Johnson's influence on Clapton went well beyond his music. His drug and alcohol rehab
facility is named "Crossroads," in Antigua, after a Johnson song. Founded in 1997, the
center has been a passion of Clapton’s ever since.
Clapton: I haven't had any of that stuff in my system for nearly 16 years. And my life has seriously gotten better. And it's an inside job. It's like on the outside, not too much has changed. There's always been money and stuff and a career and music and things like that moving around my life. But I never really felt really good about me. So that's what needed to change was I had all this stuff when I was 21. And I still wanted to die (Laughter) on a daily basis.
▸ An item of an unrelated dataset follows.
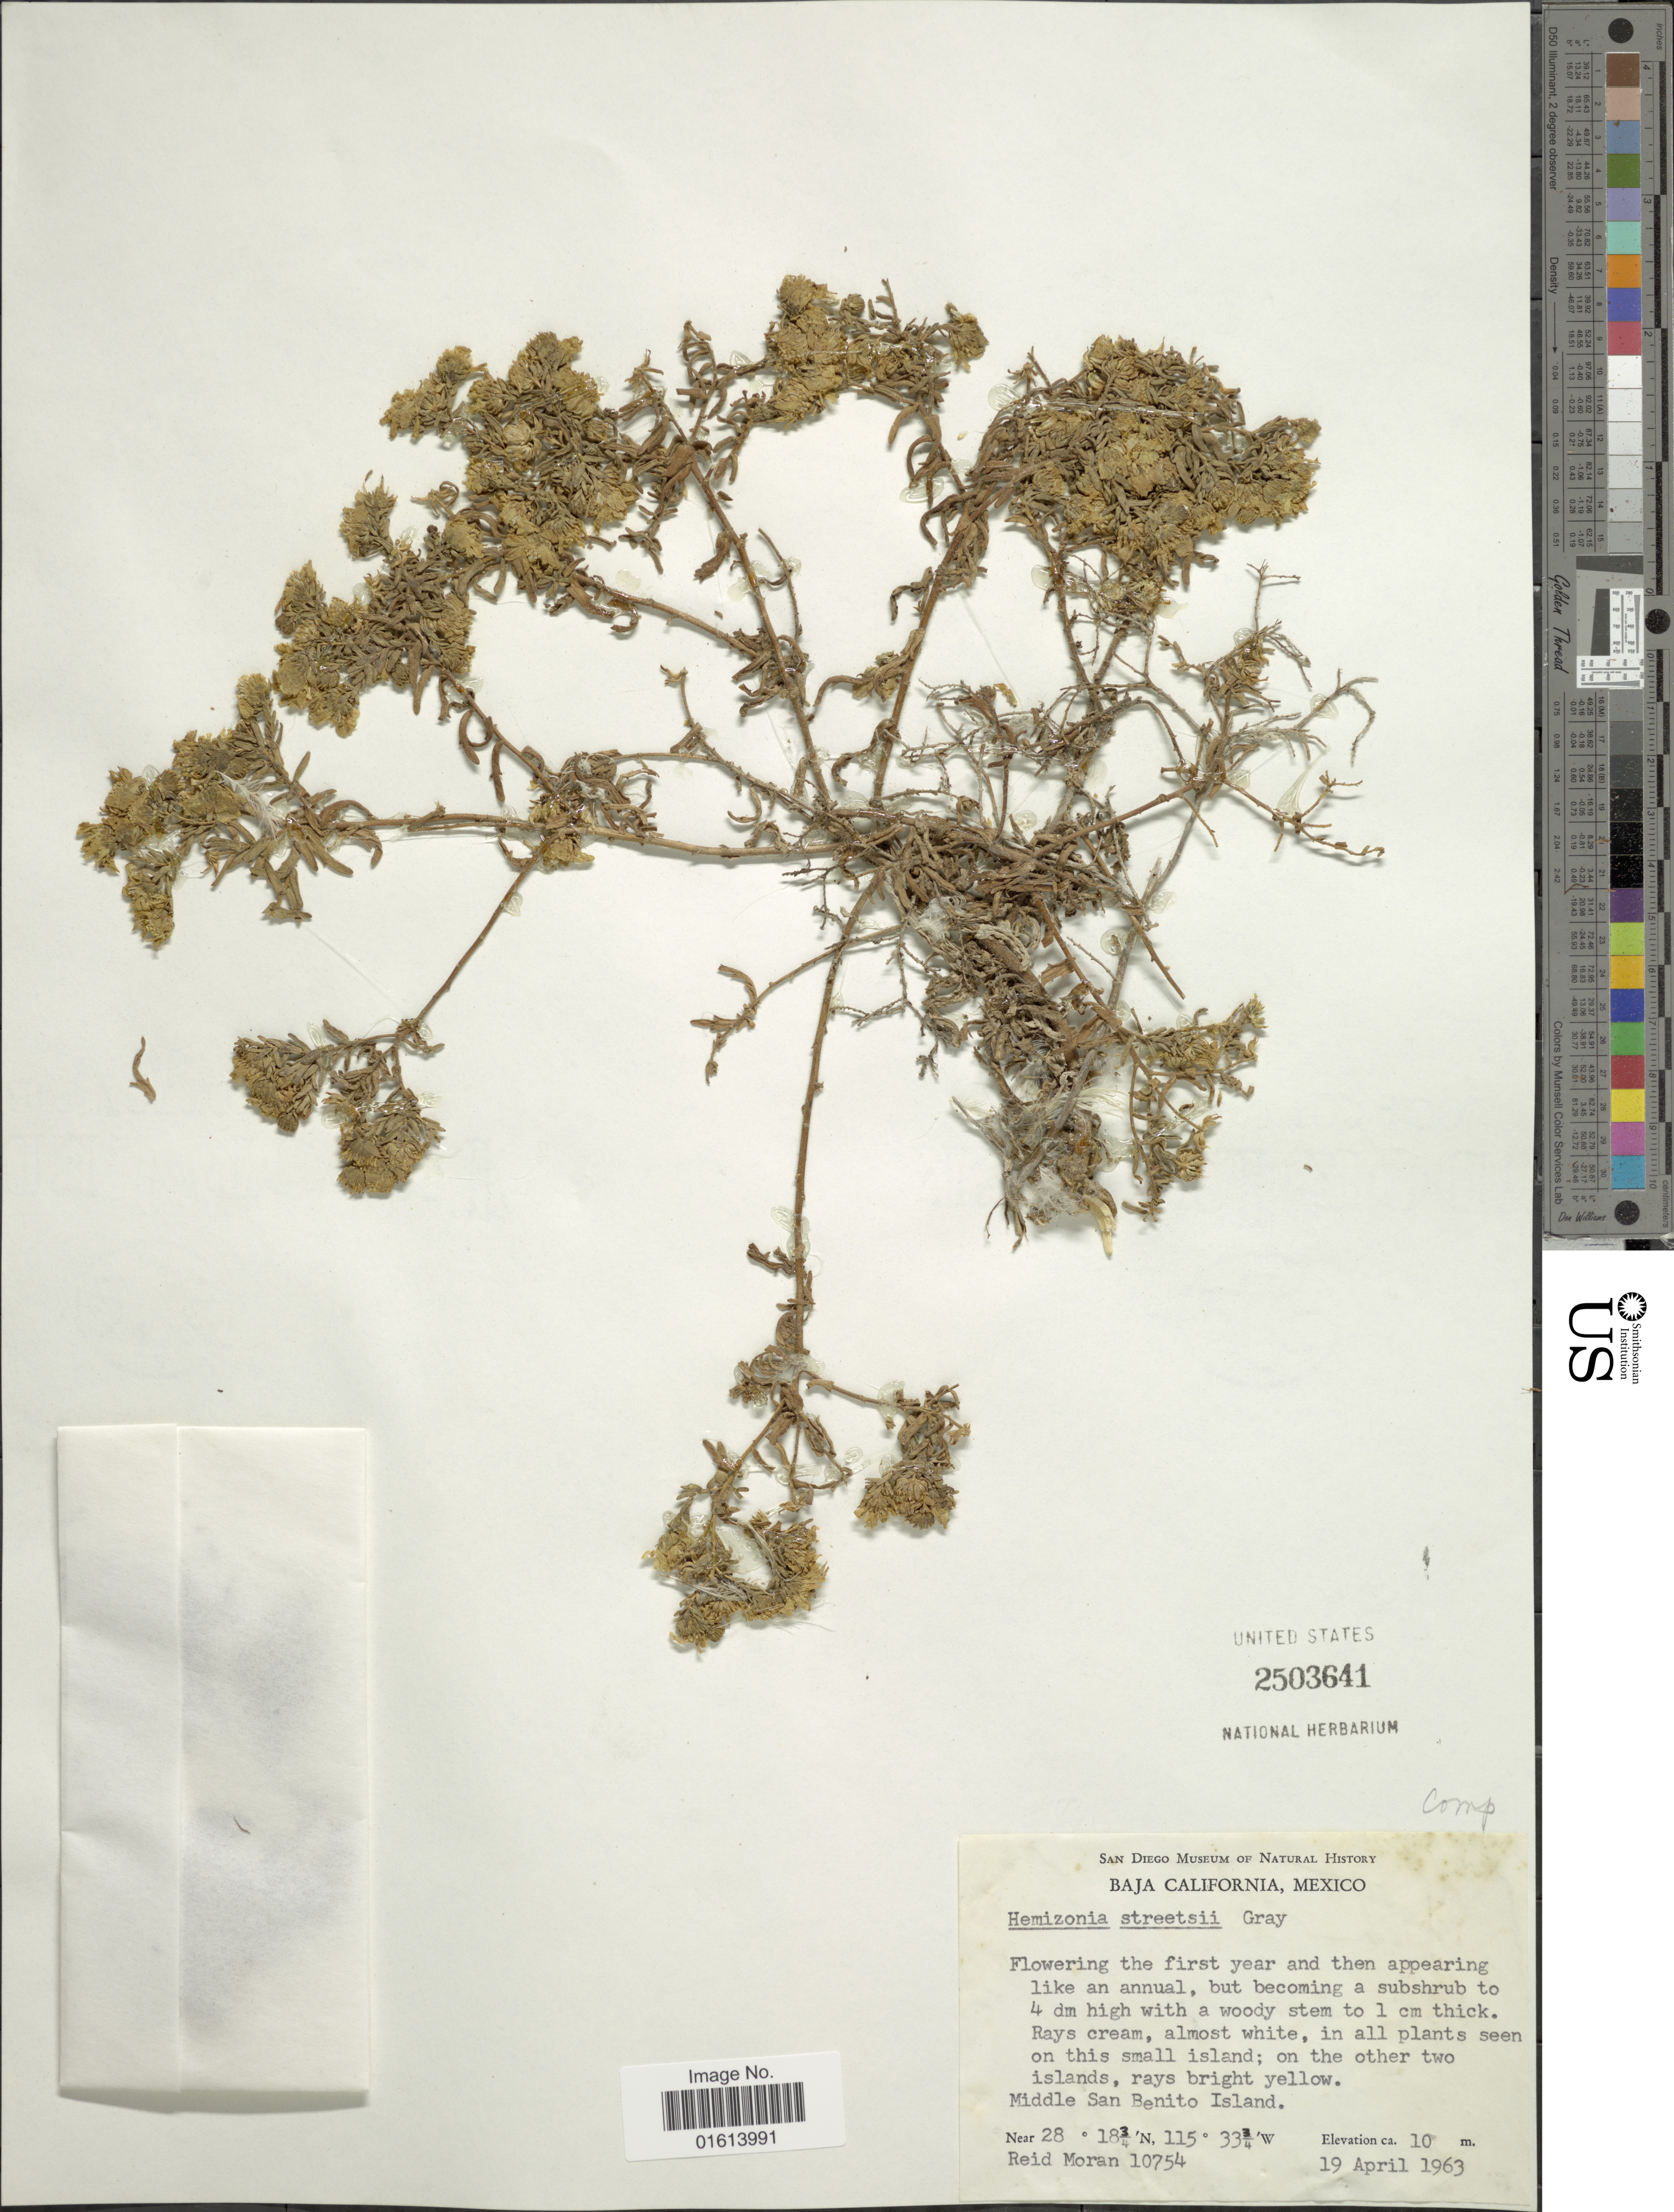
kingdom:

And now, at the age of 58, Eric Clapton continues to work on his music as he takes his place in history. He's won 16 Grammys, is a triple inductee into The Rock and Roll Hall of Fame and is undoubtedly one on the most revered and truly talented guitarists in the world.
Eric Clapton inducted into the Rock and Roll Hall of Fame.... 2000
Eric Clapton was inducted into the Rock and Roll Hall of Fame for the unprecedented third time when he was honored for his solo career during the Fifteenth Annual Induction Ceremony, held on March 6, 2000 at the Waldorf-Astoria Hotel in New York City. Robbie Robertson (The Hawks, The Band) was his presenter. Previously, Clapton has been inducted as a member of both the Yardbirds and Cream.